Fending off bad viral PR is a lot like surviving grade school. Say you’re in class and you or someone near you farts (it doesn’t matter who actually did the deed). The guy next to you shouts, “Hey everybody! Johnny farted!” and the classroom immediately starts laughing at you. There are two ways to combat this negative publicity. You can insist that you didn’t do it. “No guys! Honestly it wasn’t me! It wasn’t! Honest!” But no one will be listening to you because they’re all too busy laughing. They will believe whatever interests them most, and won’t hear you. Or, you could retaliate with a snappy comeback, “He who smelt it dealt it!”
Now everybody is laughing at your accuser.
When I saw pictures of what was obviously not a smart car in an accident with two trucks, I knew I could either reply to every post and tweet I could find with, “That’s so obviously not a smart car, stupid!” (don’t ever do this), or I could turn the tables on whoever first released the photo as that of a “smart car.” It was important not to attack the intelligence or the cars of the people laughing at the picture and spreading it. Angering them would only cement their dislike for the car and would more likely than not spur them into further spreading the rumor out of spite. I needed to attack the viability of the source and get the people spreading the pictures laughing with me.
A quick trip to Snopes turned up no article about a smart car accident, so I trawled auto forums until I found post where users identified the wheel in the photo as not belonging to a smart car. Additionally I drew upon my own knowledge of Photoshopping pictures and composed a post debunking the fake smart car crash photo.
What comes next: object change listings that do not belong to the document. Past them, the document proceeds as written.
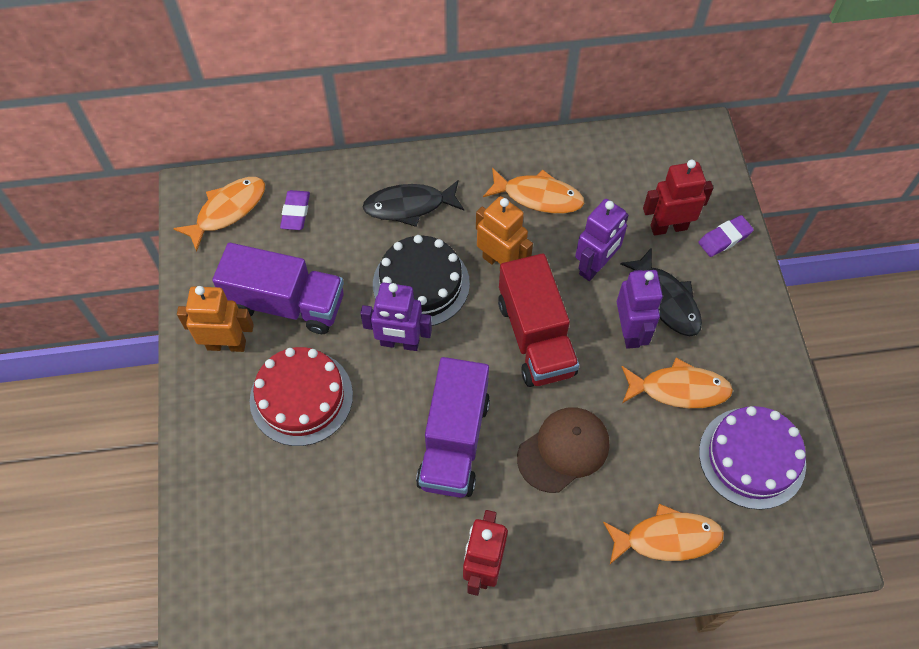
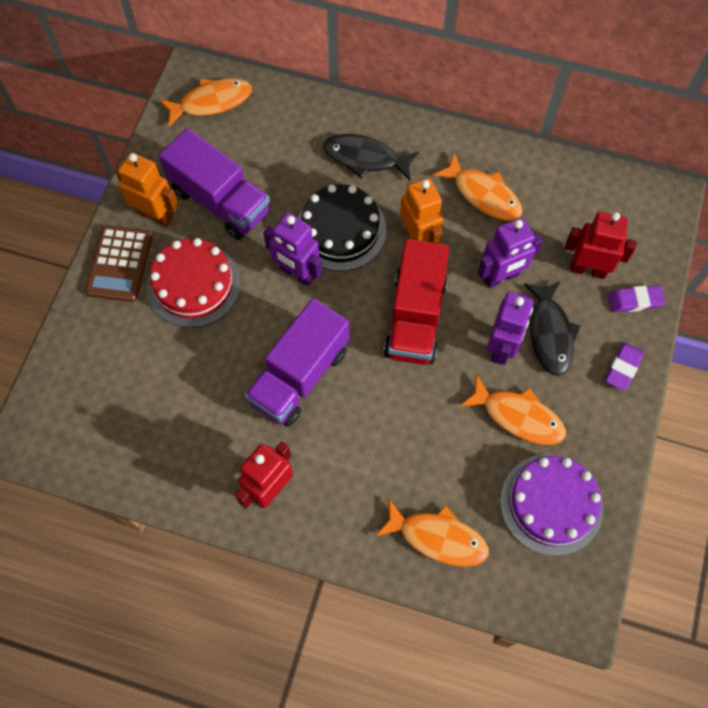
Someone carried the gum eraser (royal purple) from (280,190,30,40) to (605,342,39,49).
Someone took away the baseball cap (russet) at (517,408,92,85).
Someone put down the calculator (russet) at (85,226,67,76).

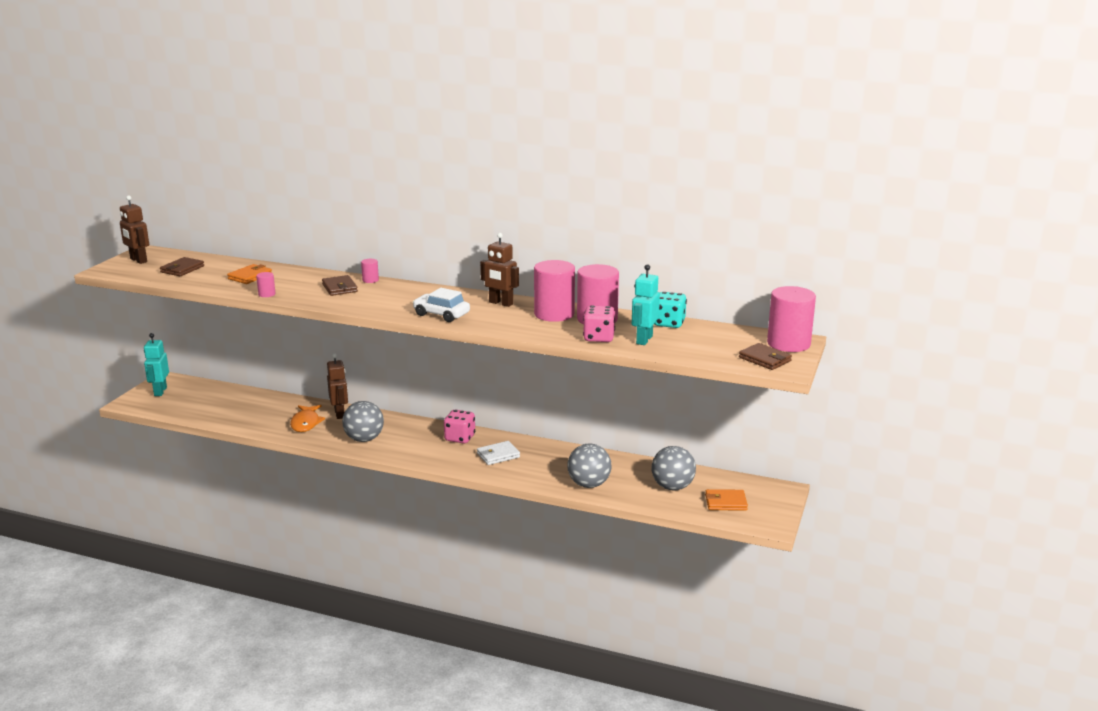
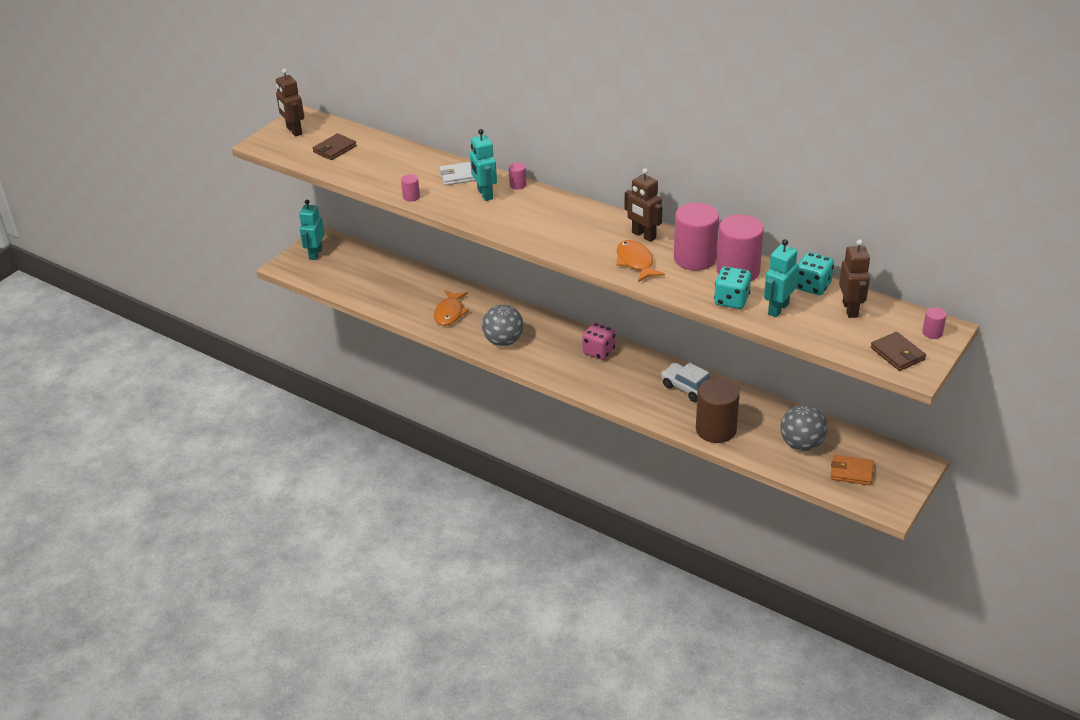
Someone took away the billfold (orange-coloured) at (227,264,45,20).
Someone swapped the billfold (russet) at (322,275,36,21) for the toy robot (aqua) at (470,129,27,72).
Someone carried the toy robot (russet) from (327,354,21,65) to (839,239,31,79).
Someone carried the toy car (white) from (413,288,57,34) to (661,362,49,40).
Someone carried the billfold (white) from (477,441,43,24) to (439,162,37,23).
Someone swapped the play ball (grey) at (567,444,45,44) for the solid cylinder (russet) at (696,378,44,65).
Someone repainted the game die (rose-pink) at (583,305,32,37), which became the game die (aqua) at (714,266,37,43).
Someone scaled the solid cylinder (rose-pink) at (767,286,49,66) by 0.43.
Someone put down the fish (orange-coloured) at (616,240,49,42).

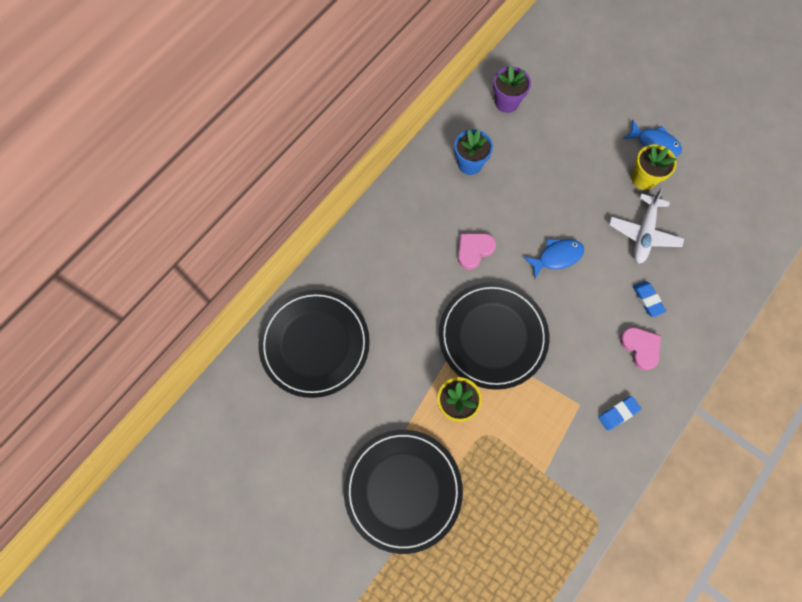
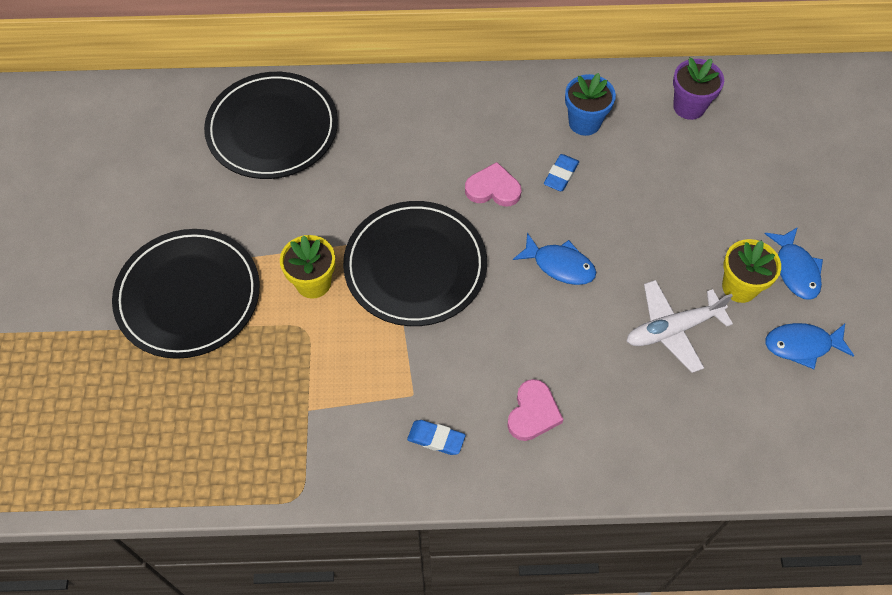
Someone carried the gum eraser (cobalt) from (633,281,33,36) to (544,154,35,37).
Someone put down the fish (cobalt) at (765,323,89,46).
I included smart car crash footage from YouTube to underscore the lack of evidence that the car could have been a smart while increasing the relevance of the post. And lastly, I found out what keywords people would be searching for this photo with, and I optimized the whole post to reflect keywords.
Before my blog was even a month old, before I had even finished its design, Google had my post listed as the number one result for “fake smart car crash”, “fake smart car accident”, “fake smart car photo”, and “fake smart car picture.” I had 1500 unique visitors over the span of a few weeks and 2700 by the end of the month. I posted the link to my article in reply to a few tweets and on one forum. From then on out, people would find my article via search and post links to it in any conversations that arose about the topic. That’s how social media works best. With today’s technology it’s easy to spread lies, but luckily, it’s just as easy to spread the truth.
A week after my post, the photo was posted on Snopes, and is now roundly debunked, not showing up at all in the Twitterverse.
Do I think love my smart car singlehandedly thwarted the viral photo? Not at all. Snopes and the natural cycle of viral birth and decay can take most of that credit. But I can proudly say that for a full week before Snopes debunked the photo, whenever people went looking for “fake smart car crash” or what have you, they at least found my post which discouraged the falsehoods surrounding the picture. If those 2700 people took what I wrote to heart, that’s 2700 people not believing a lie. I’d say that’s a win.
Part 2 of this entry will come when I put the finishing touches on the site. I’ll go into more depth about the nifty code I used, the inspiration behind the design, and it’s public reception when I officially launched it.